'''

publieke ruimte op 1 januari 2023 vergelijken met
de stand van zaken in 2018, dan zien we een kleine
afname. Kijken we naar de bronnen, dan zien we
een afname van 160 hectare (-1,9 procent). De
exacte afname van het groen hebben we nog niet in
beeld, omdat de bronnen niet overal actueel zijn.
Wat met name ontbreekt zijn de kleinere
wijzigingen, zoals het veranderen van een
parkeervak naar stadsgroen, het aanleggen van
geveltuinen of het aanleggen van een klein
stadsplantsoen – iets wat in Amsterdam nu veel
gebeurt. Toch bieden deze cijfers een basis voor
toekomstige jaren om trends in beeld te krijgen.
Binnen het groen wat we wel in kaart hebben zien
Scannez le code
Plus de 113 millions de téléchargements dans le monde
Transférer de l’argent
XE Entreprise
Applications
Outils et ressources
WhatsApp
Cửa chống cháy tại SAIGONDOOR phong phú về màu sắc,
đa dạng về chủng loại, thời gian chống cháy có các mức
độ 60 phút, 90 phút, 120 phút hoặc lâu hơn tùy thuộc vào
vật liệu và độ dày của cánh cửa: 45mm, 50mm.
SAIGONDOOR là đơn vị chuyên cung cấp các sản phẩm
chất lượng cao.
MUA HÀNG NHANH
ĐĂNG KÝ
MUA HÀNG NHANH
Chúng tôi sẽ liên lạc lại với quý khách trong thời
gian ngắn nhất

'''
'''

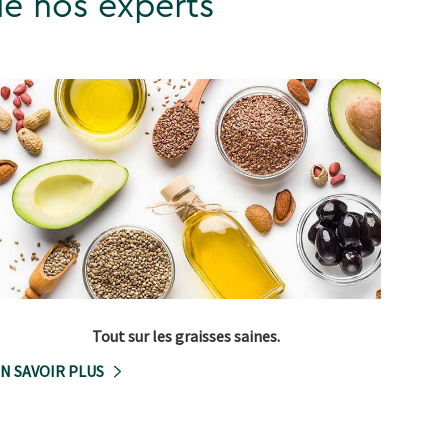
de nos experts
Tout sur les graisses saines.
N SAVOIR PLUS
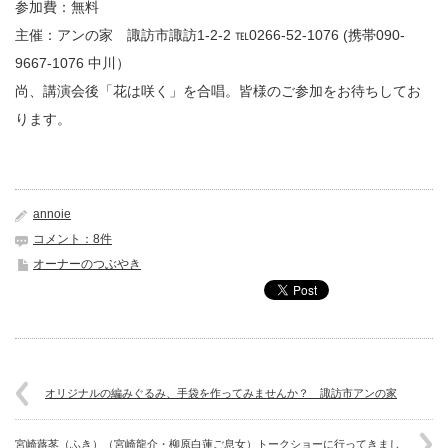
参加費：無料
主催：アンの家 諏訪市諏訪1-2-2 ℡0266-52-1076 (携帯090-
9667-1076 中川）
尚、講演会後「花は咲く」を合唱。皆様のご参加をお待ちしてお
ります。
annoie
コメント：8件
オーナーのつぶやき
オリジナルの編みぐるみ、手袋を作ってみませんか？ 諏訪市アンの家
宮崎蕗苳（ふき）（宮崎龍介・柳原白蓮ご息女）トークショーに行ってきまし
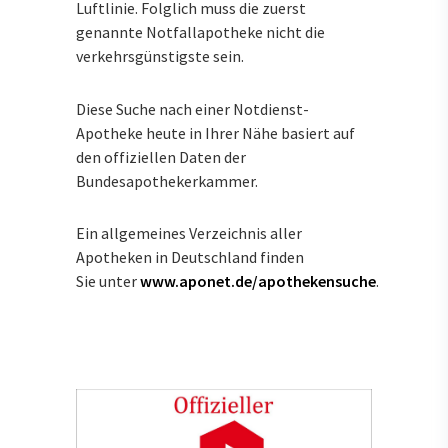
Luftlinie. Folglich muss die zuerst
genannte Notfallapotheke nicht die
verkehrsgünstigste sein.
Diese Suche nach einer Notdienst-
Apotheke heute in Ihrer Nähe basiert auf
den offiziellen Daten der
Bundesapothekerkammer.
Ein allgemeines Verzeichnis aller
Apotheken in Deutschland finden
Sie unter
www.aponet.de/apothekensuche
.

'''

* WRITTEN TASK: Each line above that includes the word "niet" is to be copied.

* EXPECTED ANSWER:
exacte afname van het groen hebben we nog niet in
beeld, omdat de bronnen niet overal actueel zijn.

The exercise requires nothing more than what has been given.